Swiss Life is a leading European provider of life insurance and retirement solutions, employing nearly 10,000 people. As the organization increased its focus on AI-driven innovation and regulatory compliance, it recognized the need to modernize how data was documented, governed, and shared across teams.
To support enterprise-wide decision-making and scalable AI initiatives, Swiss Life launched a transformation program aimed at unifying data practices, clarifying ownership, and making trusted data accessible across the organization.
A core principle guided this initiative: AI and innovation can only scale when the underlying data is transparent, governed, and aligned with business objectives.
Challenges
Swiss Life’s growing data and AI landscape created several organizational and technical challenges:
- Fragmented documentation across multiple systems
- Limited visibility into how data was sourced, transformed, and reused
- Unclear data ownership across teams
- Difficulty industrializing and reusing AI and data science assets
- Regulatory and compliance requirements requiring stronger traceability
- Need to align technical and business stakeholders around shared definitions
The organization needed a platform capable of structuring metadata, documenting AI assets, and supporting collaboration between data, IT, and business teams.
Why DataGalaxy
Swiss Life selected DataGalaxy based on three key criteria:
- Strong alignment with business needs and governance objectives
- User-friendly interface accessible to both technical and non-technical users
- Ability to document and connect data assets, lineage, and AI use cases within a unified environment
This combination enabled Swiss Life to transform scattered knowledge into a shared and actionable data foundation.

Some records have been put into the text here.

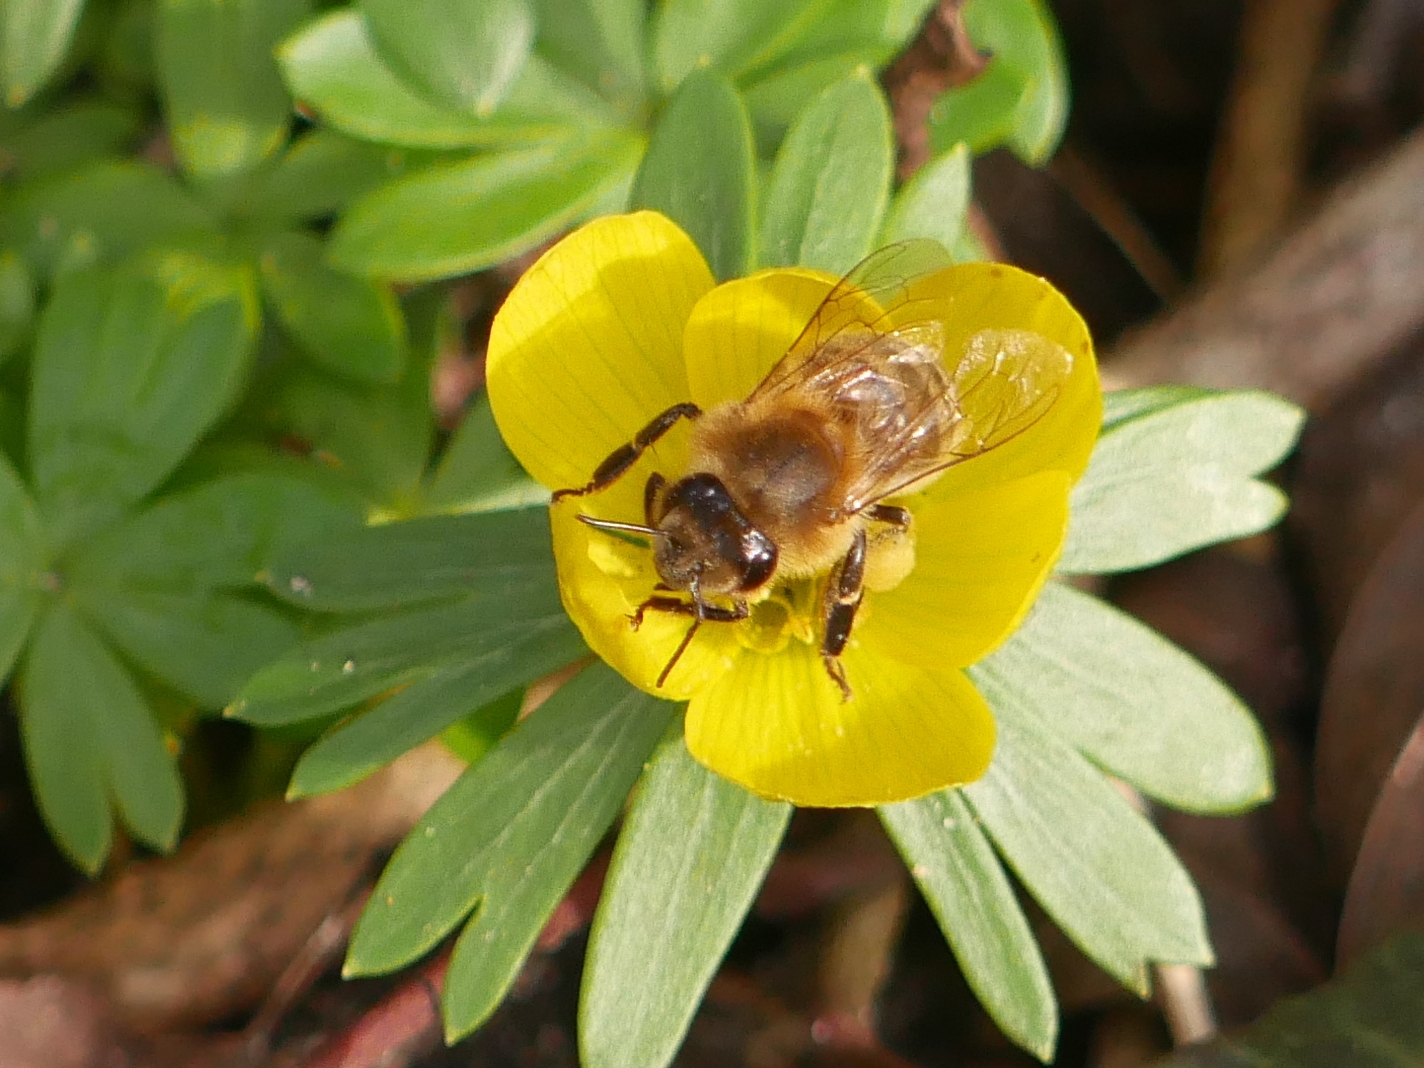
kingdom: Animalia
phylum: Arthropoda
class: Insecta
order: Hymenoptera
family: Apidae
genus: Apis
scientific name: Apis mellifera
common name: Honey bee
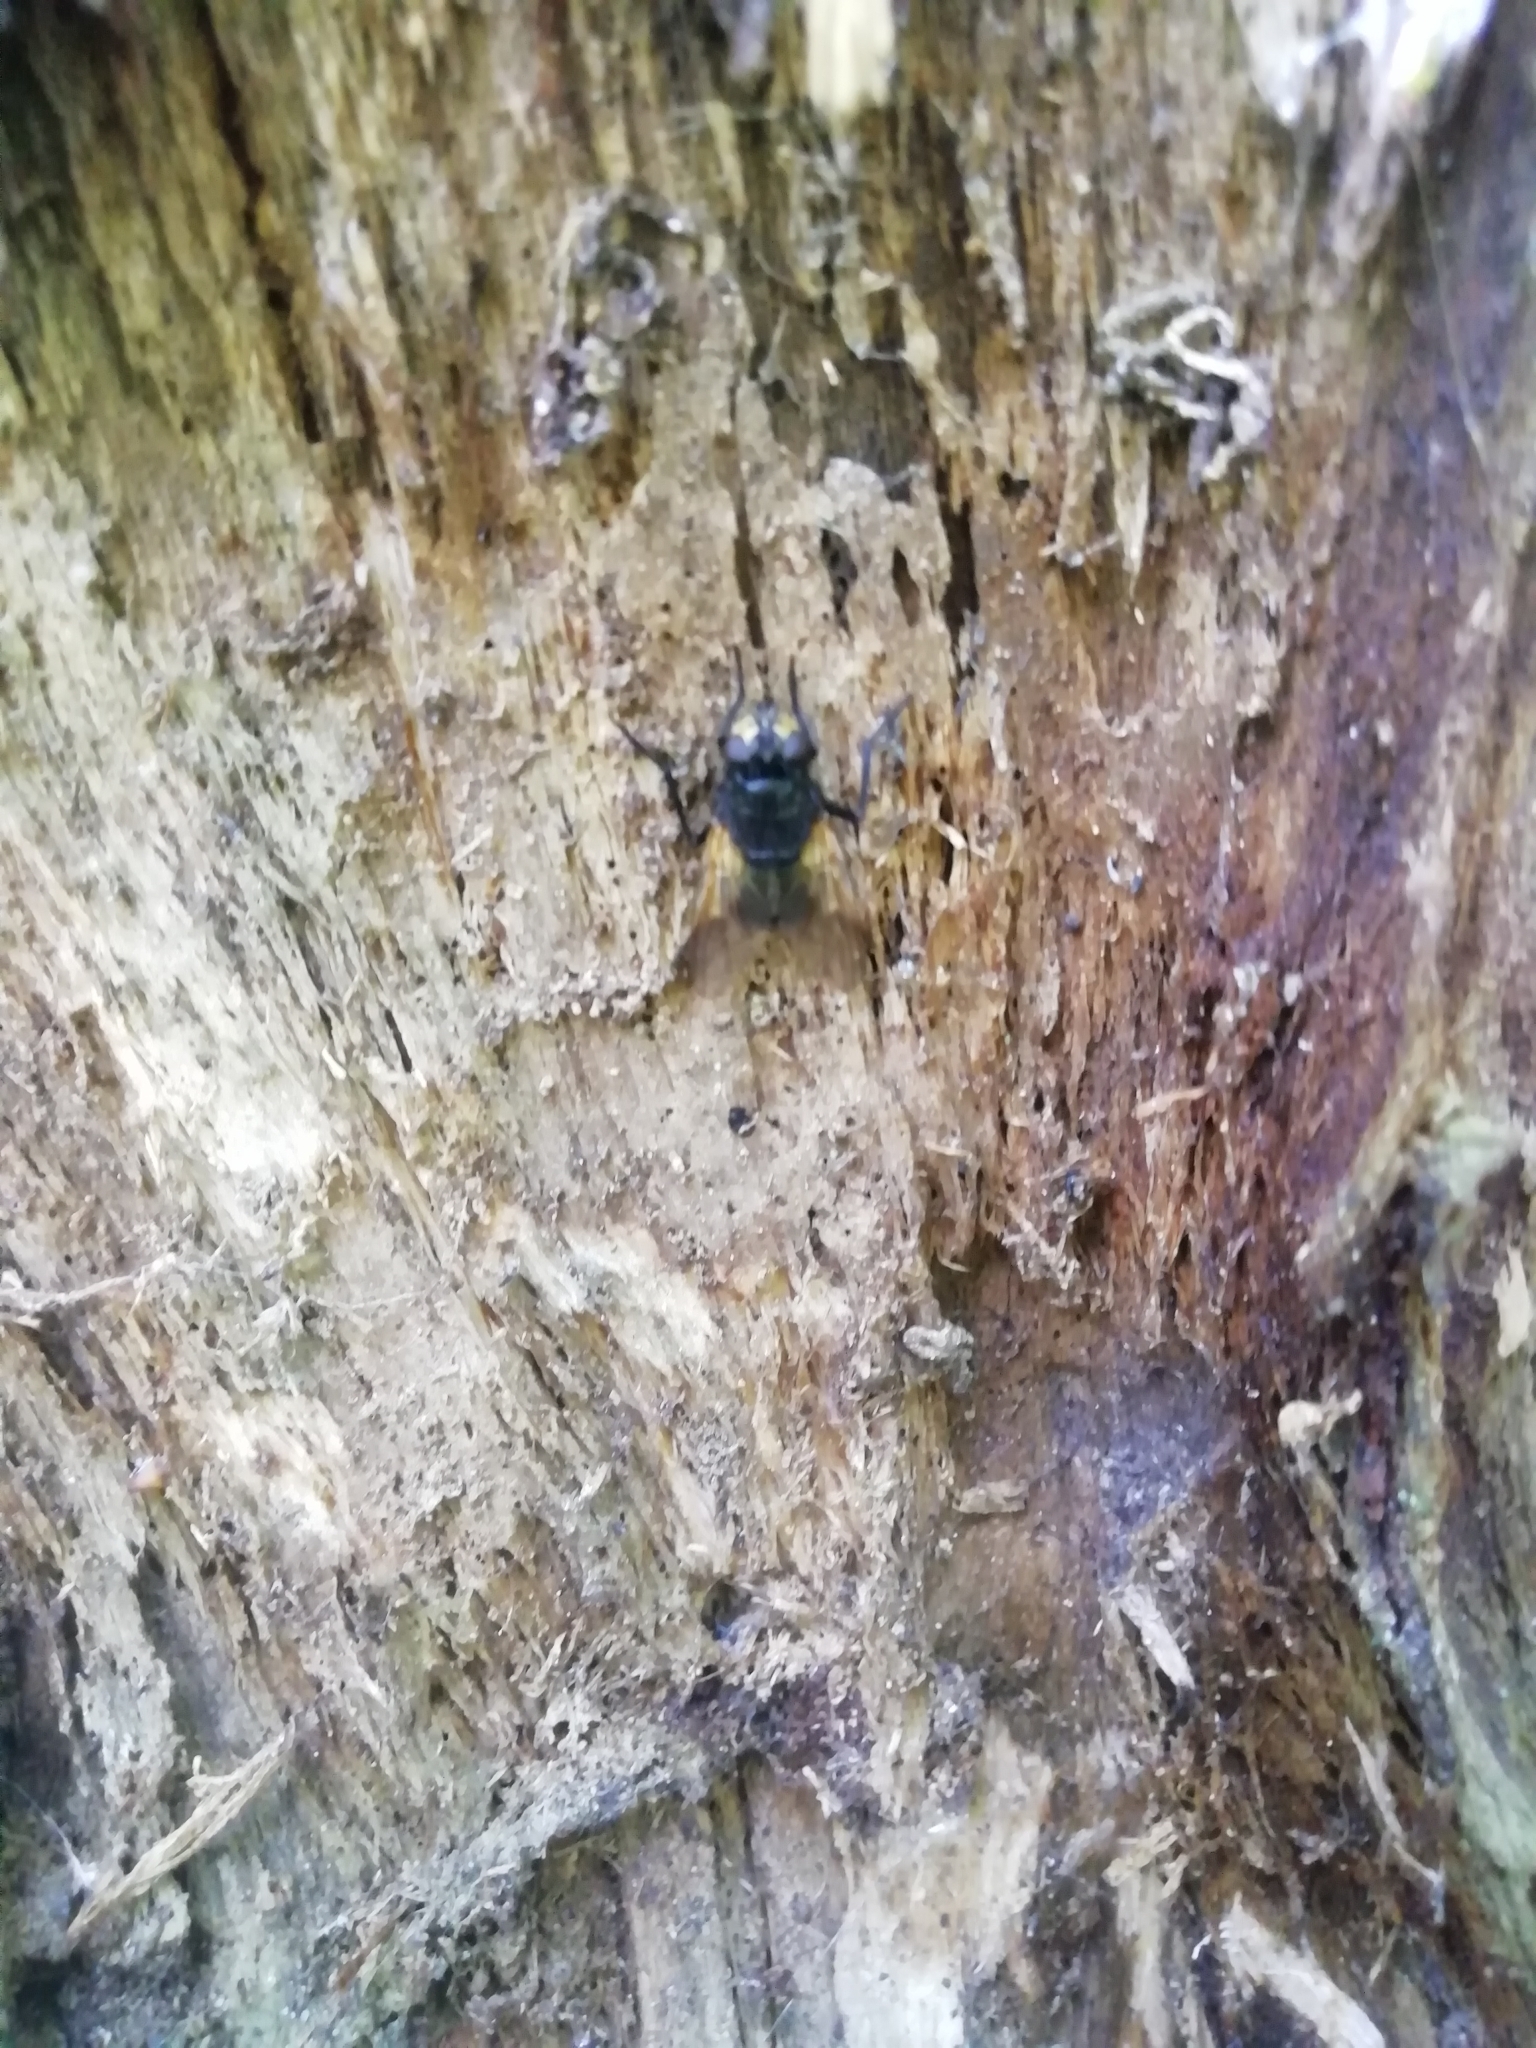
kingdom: Animalia
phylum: Arthropoda
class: Insecta
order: Diptera
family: Muscidae
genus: Mesembrina
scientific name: Mesembrina meridiana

“Thanks to DataGalaxy, we can finally track data end-to-end and identify data ownership. DataGalaxy’s Data Knowledge Catalog has provided so many benefits for our organization, including a fully documented functional and technical use case, a thorough algorithm library, and a clear identification of ownership between IT, business, data, and BI teams.”
DataGalaxy implementation
Swiss Life adopted an agile implementation approach.
The teams:
- Conducted a technical inventory across 17 systems
- Documented and structured 30 key data assets
- Built a roadmap for documenting and reusing data science and AI assets
- Mapped data sourcing, transformation, and sharing processes
- Clarified data ownership and governance responsibilities
By centralizing definitions and documenting reusable AI components within an AI algorithm library, Swiss Life created transparency around the data powering its models and reports.
Outcomes
With DataGalaxy, Swiss Life is now able to:
- Accelerate the delivery of AI use cases
- Improve productivity across data and business teams
- Ensure stronger regulatory compliance and data quality confidence
- Provide complete transparency into data lineage
- Promote reuse of data science and AI assets
- Support broader data democratization across the enterprise
As a result, Swiss Life has strengthened cross-functional collaboration and established data as a strategic enabler of innovation and long-term growth.
Key takeaway
Scalable AI requires structured, transparent, and governed data.
By centralizing data knowledge, clarifying ownership, and documenting AI assets, DataGalaxy enables Swiss Life to accelerate innovation while ensuring compliance, trust, and enterprise-wide alignment.